My daughter’s arm soon wrapped around my shoulders. “Dad, It’s okay. You need to get it all out.”
I should have been happy that I was getting all those trapped emotions out of my body. I should have been happy that my daughter was so comforting and gave me permission to cry.
But the tears would not stop. Tears that were like the flames that the Nazis started when they burned shops and businesses down.
My tears were like the pain of the Holocaust that doesn’t end. It never ends, I thought. It lingers like the crematorium smoke that billowed up to the red and black sky over those concentration camps.
My daughter took my hand as we walked a few blocks.
“Where are we going?” I asked.
“Don’t worry,” she said. “Trust me.”
Soon we pushed our way through the plastic screen entrance of the Smithsonian Butterfly Garden and was greeted by thousands of friendly winged creatures landing on flowers, floating over our heads, in front of our noses, and at our feet.
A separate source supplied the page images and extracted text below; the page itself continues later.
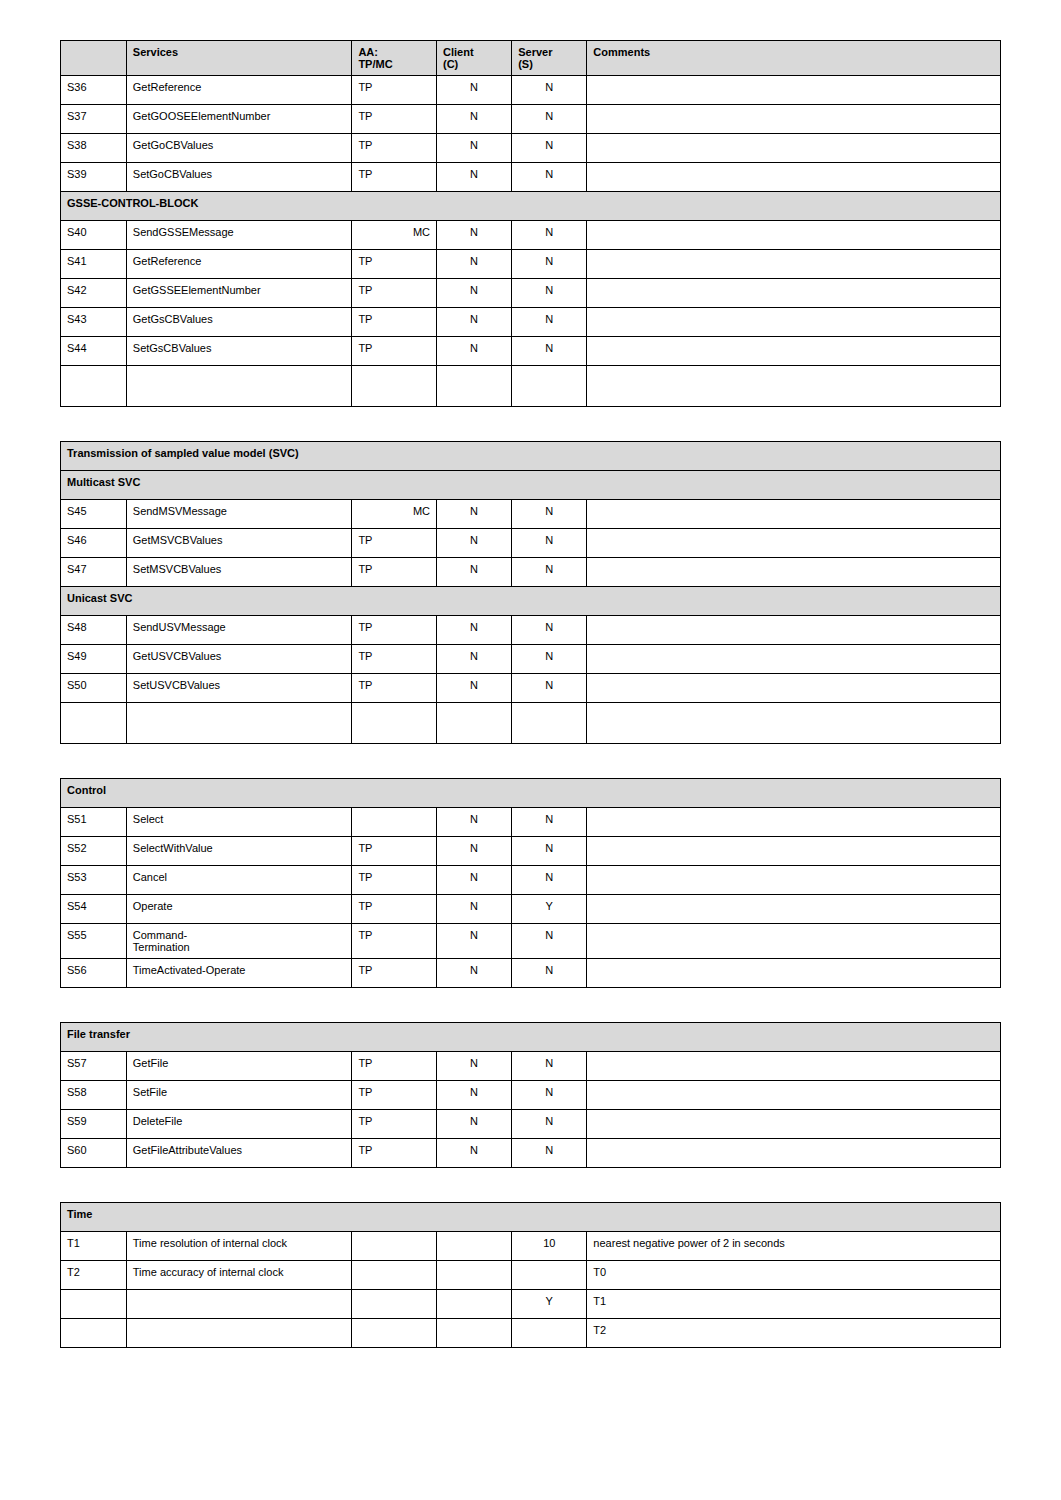| | Services | AA: TP/MC | Client (C) | Server (S) | Comments |
| --- | --- | --- | --- | --- | --- |
| S36 | GetReference | TP | N | N | |
| S37 | GetGOOSEElementNumber | TP | N | N | |
| S38 | GetGoCBValues | TP | N | N | |
| S39 | SetGoCBValues | TP | N | N | |
| GSSE-CONTROL-BLOCK |
| S40 | SendGSSEMessage | MC | N | N | |
| S41 | GetReference | TP | N | N | |
| S42 | GetGSSEElementNumber | TP | N | N | |
| S43 | GetGsCBValues | TP | N | N | |
| S44 | SetGsCBValues | TP | N | N | |
| Transmission of sampled value model (SVC) |
| Multicast SVC |
| S45 | SendMSVMessage | MC | N | N | |
| S46 | GetMSVCBValues | TP | N | N | |
| S47 | SetMSVCBValues | TP | N | N | |
| Unicast SVC |
| S48 | SendUSVMessage | TP | N | N | |
| S49 | GetUSVCBValues | TP | N | N | |
| S50 | SetUSVCBValues | TP | N | N | |
| Control |
| S51 | Select | | N | N | |
| S52 | SelectWithValue | TP | N | N | |
| S53 | Cancel | TP | N | N | |
| S54 | Operate | TP | N | Y | |
| S55 | Command- Termination | TP | N | N | |
| S56 | TimeActivated-Operate | TP | N | N | |
| File transfer |
| S57 | GetFile | TP | N | N | |
| S58 | SetFile | TP | N | N | |
| S59 | DeleteFile | TP | N | N | |
| S60 | GetFileAttributeValues | TP | N | N | |
| Time |
| T1 | Time resolution of internal clock | | | 10 | nearest negative power of 2 in seconds |
| T2 | Time accuracy of internal clock | | | | T0 |
| | | | | Y | T1 |
| | | | | | T2 |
I marveled at their exquisite colors and designs. I was mesmerized by their frenetic energy.
In that instant, it hit me. The idea flooded my thoughts and my watery eyes began to dry up.
I imagined that the butterflies were all the dead Holocaust victims rising up again. They rose from the furnace of death and hate. The black smoke from the crematoriums billowed up, but this time, once the smoke hit the sky, the bodies of all those millions of people were transformed. They transformed into a large cluster of butterflies. They spread their wings in happiness and forgiveness.
All the people who once were in pain were no longer hurting, but were now reborn, celebrating a new day, an evolution of their lives. They rejoiced in their frenetic flutter. They will live forever, I thought. Their beautiful memory will never be destroyed.
My daughter turned to me and smiled. There were no more tears.